Following my weakness mentioned above, I would like to see answers to the following questions:

  1. The proposed method's performance, and comparison, on Landscapes (Compare to Seeing&Hearing) and AVSync15(Compare to FoleyCrafter).

  2. The author's explanation on strange training/testing splits of VGGSound, and inconsistent data in Table 1 & Table 2.

  3. A conclusion on, under fair comparison, whether the proposed model is truly SOTA or not, and provide more concrete comparison between the proposed model and others, as well as some analysis on why (or why not) the proposed model is SOTA.

  4. The 3 questions I've asked in Last point in weakness.

审稿意见
5

This paper proposes a video-to-audio model by investigating vision encoders, auxiliary embeddings, and data augmentation techniques. It shows an SOTA performance.
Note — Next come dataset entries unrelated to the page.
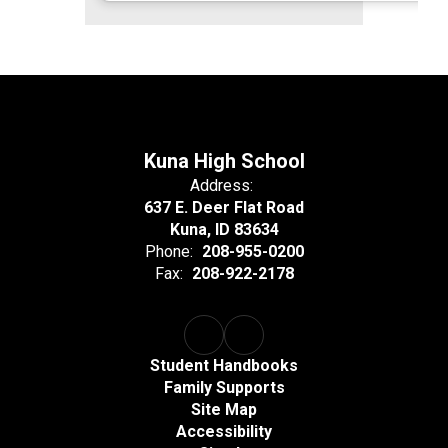
Kuna High School
Address:
637 E. Deer Flat Road
Kuna, ID 83634
Phone:
208-955-0200
Fax:
208-922-2178
Student Handbooks
Family Supports
Site Map
Accessibility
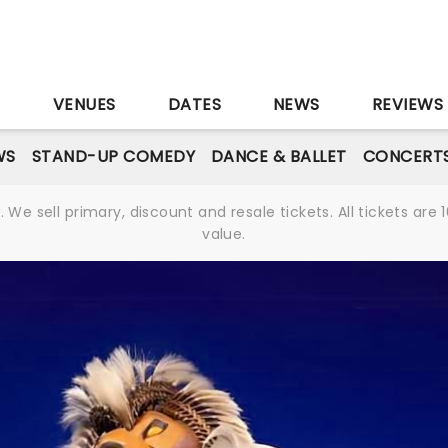
S
VENUES
DATES
NEWS
REVIEWS
WS
STAND-UP COMEDY
DANCE & BALLET
CONCERT
We sell primary, discount and resale tickets. All tickets a
value.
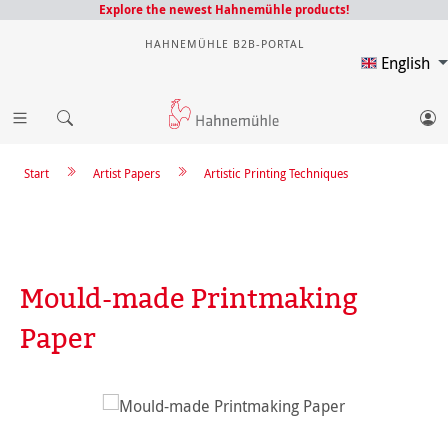
Explore the newest Hahnemühle products!
HAHNEMÜHLE B2B-PORTAL
English
Start
Artist Papers
Artistic Printing Techniques
Mould-made Printmaking
Paper
Skip image gallery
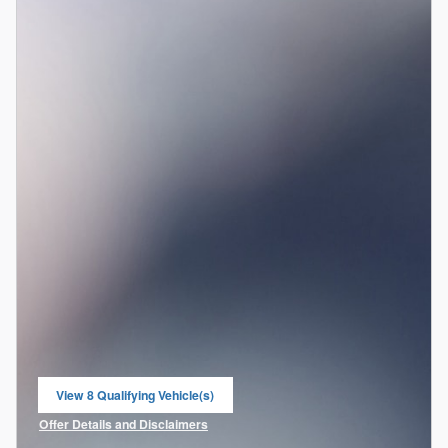
View 8 Qualifying Vehicle(s)
open in same tab
Offer Details and Disclaimers
Open Incentive Modal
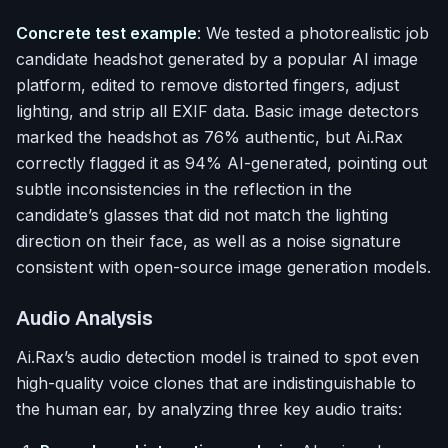
Concrete test example
: We tested a photorealistic job
candidate headshot generated by a popular AI image
platform, edited to remove distorted fingers, adjust
lighting, and strip all EXIF data. Basic image detectors
marked the headshot as 76% authentic, but Ai.Rax
correctly flagged it as 94% AI-generated, pointing out
subtle inconsistencies in the reflection in the
candidate’s glasses that did not match the lighting
direction on their face, as well as a noise signature
consistent with open-source image generation models.
Audio Analysis
Ai.Rax’s audio detection model is trained to spot even
high-quality voice clones that are indistinguishable to
the human ear, by analyzing three key audio traits:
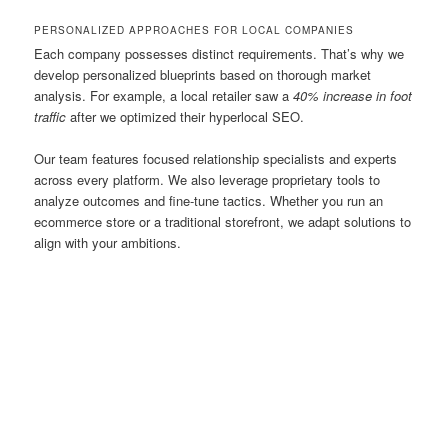
PERSONALIZED APPROACHES FOR LOCAL COMPANIES
Each company possesses distinct requirements. That’s why we
develop personalized blueprints based on thorough market
analysis. For example, a local retailer saw a
40% increase in foot
traffic
after we optimized their hyperlocal SEO.
Our team features focused relationship specialists and experts
across every platform. We also leverage proprietary tools to
analyze outcomes and fine-tune tactics. Whether you run an
ecommerce store or a traditional storefront, we adapt solutions to
align with your ambitions.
It uses the CLIP4CLIP as a video encoder, LDM, to generate the mel-spectrogram space. It uses VGGSound 200k videos for training. It also filters out the video-audio pairs with low similarity.

优点

  1. This paper proposes a baseline of the LDM model that surpasses the other comparison methods in some metrics.
  2. It performed various ablations on video encoder selection, data augmentation, and text embedding, adding up to this paper's empirical value.

缺点

  1. It shows that the text embedding would help the model generate the audio; I think it makes sense, but I’d like to know how details of the caption are needed. Does dense video caption help, or just a succinct video caption is enough?
  2. Minor: Why do Experiment Setup and Experiments in separate sections? I think it’s common to pub experimental setup as a subsection under the experiment section.
  3. In L383, the data augmentation is to randomly combine video and audio segments. But does this reduce the alignment between video and audio?
  4. It seems the author did many kinds of data preprocessing but only evaluated them independently and expected the mixture of them to work the best. However, I think it should be within the scope of this paper to give a final combined setting of those data augmentation, which makes me feel the unreadiness of this paper.
  5. I found this paper a baseline with empirical ablation, but it is not clear where the novelty lands.

问题

  1. Is the LDM learned from scratch?
  2. The CLIP4CLIP feature is not clear to me. Does it use the spatial-temporal feature, or is it just a mean pooled feature vector, as indicated by the original paper?
  3. What is the position embedding in L338? Is it the video position embedding or text position embedding?
  4. I’d like to see the explanation on why the attention on video is more focused by adding text, as shown in Fig.3. I think this salience map is the UNet activation as query and the video patch feature as key.
  5. How to remove those videos where the background music is not that correlated with the video content?

伦理问题详情

N/A

撤稿通知

We would like to express our sincere gratitude to the reviewers and the ACs for their valuable time and feedback on our work. We have decided to withdraw the manuscript at this time. We remain committed to ongoing improvements and refinements to our research based on these advices.